L'inconnue fait mine de s'éloigner, mais je la rattrape facilement. Je suis presque choquée de la voir si jeune, si frêle, et si seule...
Elle doit avoir la dizaine, peut-être moins. Elle a la peau très claire, et une longue et épaisse chevelure rousse. Ses yeux sont très grands et d'un beau brun. Elle me regarde, entre peur et espoir, grelottant dans un vieux manteau trop grand pour elle.
- Comment t'appelles-tu ? lui demandai-je, soucieuse
Un mince filet de voix sort de sa gorge.
- Leia, articule t-elle, les lèvres bleuies par le froid
Je lui souris gentiment et lui prend la main. Elle est gelée.
- Viens avec moi, tu dois absolument te réchauffer.
Je ne lui demande pas ce qu'elle fait là. Elle a l'air à bout de force et a besoin de chaleur. Je commence à faire un pas en l'entrainant derrière moi mais elle refuse de bouger.
- Non. Je ne veux pas.
- Pourquoi donc ?
Elle me fixe avec de grands yeux pleins de détresse. Elle me fait tant pitié.
- Je ne veux pas. Je ne peux pas.
- Mais tu ne vas pas survivre si tu restes ici, dis-je, ma voix perçant du désespoir, s'il te plaît...
- Non, fit-elle avec obstination
Elle me regarde avec insistance. Je la regarde avec un regard interrogateur. Je sais que je dois me dépêcher avant que Grand-Père ne s'aperçoive que je me suis éloignée de chez nous, mais il m'est impossible de laisser cette enfant seule à la merci du froid.
- Que se passe t-il ? Pourquoi ne veux-tu pas venir ?
- Je ne peux pas, c'est tout. Pour ton bien et le mien, explique t-elle d'une voix chevrotante où je sens sa détresse et son sérieux. S'il te plaît. Tu dois me promettre de ne parler de moi à personne...
- Leia, je...
- Promets-le, m'ordonne t-elle avec supplication dans sa voix. Je t'en pris...
Je soupire. Hésite. Je sers toujours sa petite main gelée dans la mienne. Elle me voit la regarder et retire sa main. Dans son regard, j'y vois le désespoir, la détresse, et aussi la détermination.
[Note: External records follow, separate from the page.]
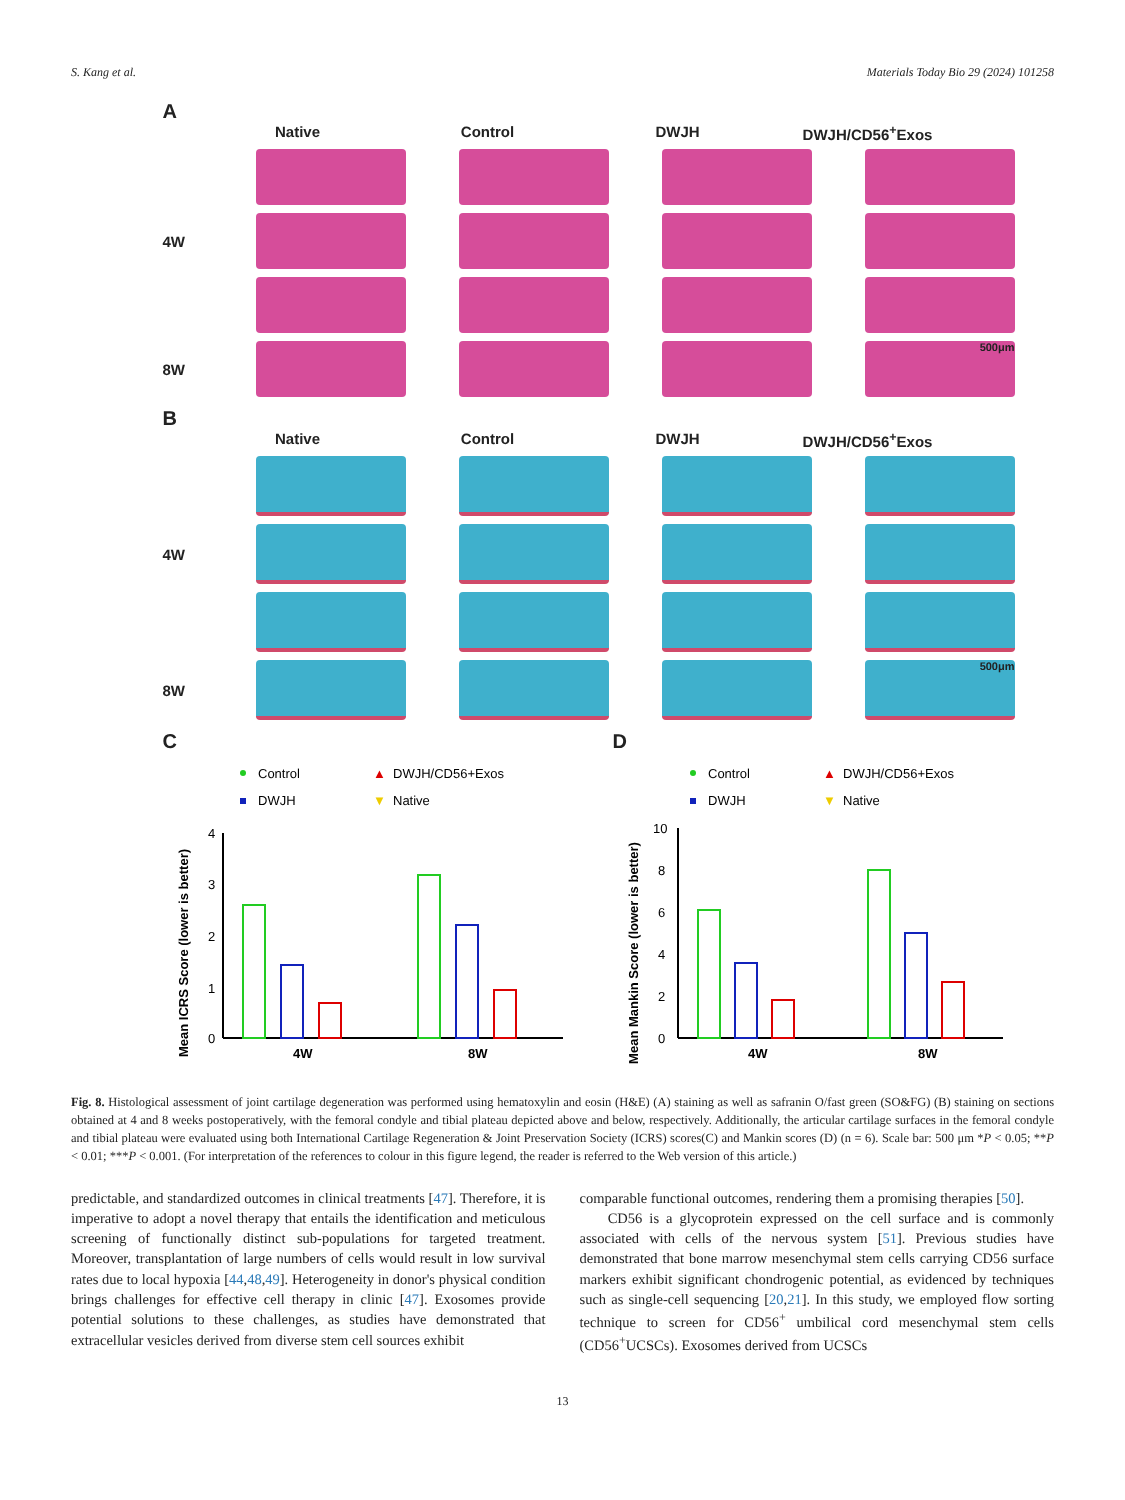S. Kang et al. Materials Today Bio 29 (2024) 101258
A
Native Control DWJH DWJH/CD56<sup>+</sup>Exos
4W
8W
500μm
B
Native Control DWJH DWJH/CD56<sup>+</sup>Exos
4W
8W
500μm
C
Control
▲
DWJH/CD56+Exos
DWJH
▼
Native
Mean ICRS Score (lower is better)
4
3
2
1
0
4W
8W
D
Control
▲
DWJH/CD56+Exos
DWJH
▼
Native
Mean Mankin Score (lower is better)
10
8
6
4
2
0
4W
8W
Fig. 8. Histological assessment of joint cartilage degeneration was performed using hematoxylin and eosin (H&E) (A) staining as well as safranin O/fast green (SO&FG) (B) staining on sections obtained at 4 and 8 weeks postoperatively, with the femoral condyle and tibial plateau depicted above and below, respectively. Additionally, the articular cartilage surfaces in the femoral condyle and tibial plateau were evaluated using both International Cartilage Regeneration & Joint Preservation Society (ICRS) scores(C) and Mankin scores (D) (n = 6). Scale bar: 500 μm *P < 0.05; **P < 0.01; ***P < 0.001. (For interpretation of the references to colour in this figure legend, the reader is referred to the Web version of this article.)
predictable, and standardized outcomes in clinical treatments [47]. Therefore, it is imperative to adopt a novel therapy that entails the identification and meticulous screening of functionally distinct sub-populations for targeted treatment. Moreover, transplantation of large numbers of cells would result in low survival rates due to local hypoxia [44,48,49]. Heterogeneity in donor's physical condition brings challenges for effective cell therapy in clinic [47]. Exosomes provide potential solutions to these challenges, as studies have demonstrated that extracellular vesicles derived from diverse stem cell sources exhibit
comparable functional outcomes, rendering them a promising therapies [50].
CD56 is a glycoprotein expressed on the cell surface and is commonly associated with cells of the nervous system [51]. Previous studies have demonstrated that bone marrow mesenchymal stem cells carrying CD56 surface markers exhibit significant chondrogenic potential, as evidenced by techniques such as single-cell sequencing [20,21]. In this study, we employed flow sorting technique to screen for CD56<sup>+</sup> umbilical cord mesenchymal stem cells (CD56<sup>+</sup>UCSCs). Exosomes derived from UCSCs
13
Elle ne cèdera pas, je le vois dans ses prunelles brunes.
- Je le promets, soufflai-je avec résignation
Je veux m'approcher d'elle mais elle recule. Puis, sans que j'ai le temps de faire quoi que ce soit, elle tourne les talons et disparaît parmi les sapins enneigés. Je l'appelle mais cela ne sert à rien. Elle a disparu. Comme si tout cela n'avait été qu'une pure hallucination.
Je regagne le chalet mais à contrecoeur. L'image de cette petite fille rousse au regard perdu et décidé à la fois tourne en boucle dans mon esprit. Comment ai-je pu la laisser s'en aller ? Comment pourrait-elle survivre, toute seule ?
Je ne peux m'empêcher de penser aux mots qu'elle m'a dit : « Pour ton bien et le mien. S'il te plaît. Tu dois me promettre de ne parler de moi à personne... » Qui était-elle ? Pourquoi de tels mots ?
Je bois mon lait en silence. Grand-Père me parle mais j'ai l'esprit ailleurs et je ne l'écoute pas. Je remarque à peine le regard inquiet qu'il me lance.
Je ne pense qu'à cette petite fille rousse.